As we deemphasize the role of the cityscape in our lives, we remain giddy about decorating our own houses with images of traditional community. People spend hundreds of dollars on ceramic models of Christmas villages with corner stores, decorated public squares, and open-air Christmas markets. They hang Thomas Kinkade paintings of brightly lit villages on a snowy evening. None of this imagery depicts giant retail stores, neon signs, or vast parking lots. Imagine how ghastly a ceramic model of WalMart or Toys ‘R Us would look perched upon a piano at Christmas time. Yet these are the buildings our city governments often support with generous tax credits.

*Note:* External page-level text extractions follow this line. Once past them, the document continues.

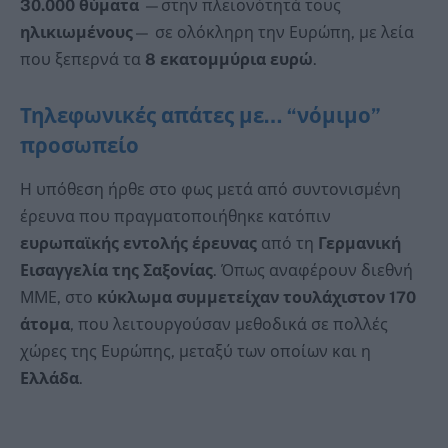
30.000 θύματα
—στην πλειονότητά τους
ηλικιωμένους
— σε ολόκληρη την Ευρώπη, με λεία
που ξεπερνά τα
8 εκατομμύρια ευρώ
.
Τηλεφωνικές απάτες με… “νόμιμο”
προσωπείο
Η υπόθεση ήρθε στο φως μετά από συντονισμένη
έρευνα που πραγματοποιήθηκε κατόπιν
ευρωπαϊκής εντολής έρευνας
από τη
Γερμανική
Εισαγγελία της Σαξονίας
. Όπως αναφέρουν διεθνή
ΜΜΕ, στο
κύκλωμα συμμετείχαν τουλάχιστον 170
άτομα
, που λειτουργούσαν μεθοδικά σε πολλές
χώρες της Ευρώπης, μεταξύ των οποίων και η
Ελλάδα
.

Some conservatives will dismiss these reactions to the contemporary retail landscape as mere nostalgia: Big-box stores are good and in keeping with the creative destruction of capitalism. Likewise, they might claim that our downtowns fail because they aren’t competitive, and traditionally patterned cities are “not what the market wants.” Such naysayers appear tone deaf to the idea that conservatism might also balance these concerns with the preservation of beauty, place, or tradition.
There is no question that our built environment underscores the idea that as a community feast day, Christmas is no longer important. Our poorly constructed cities are encouraged to overconsume, while the lack of quality public space has eroded our sense of community. The charm of Christmas now only lives in black-and-white movies, where it harkens back to a time and place that people have forgotten how to build. We’ve lost the “Main Street” that made it possible to frame public celebrations and holidays. Is Christmas now limited to plastic trees and lights in the front yard that we put up haphazardly because it’s the social norm?
As you run your errands this holiday season, pay attention to your surroundings. Ask yourself if these built environments are really emblematic of the “greatest nation on earth” or if they serve the purpose of interests—Wall Street and global corporations—not in line with your own best interests and those of your community. We vote with our pocketbooks. If enough of us reject the seeming enticements of the malls and strip centers, we can restore a more humane holiday season. Instead of bumper-to-bumper traffic, cold parking lots, and sterile big-box stores, you might again have a place where you can tell that it is indeed beginning to look a lot like Christmas.
Global capitalism, to a large degree, seems almost necessarily to corrode culture in order to expand markets in an efficient way. But community life, and sacred times like Advent and Christmastime that only people in community can experience meaningfully, need physical place to be distinctive and real, rather than derivative and abstract, in order to be healthy.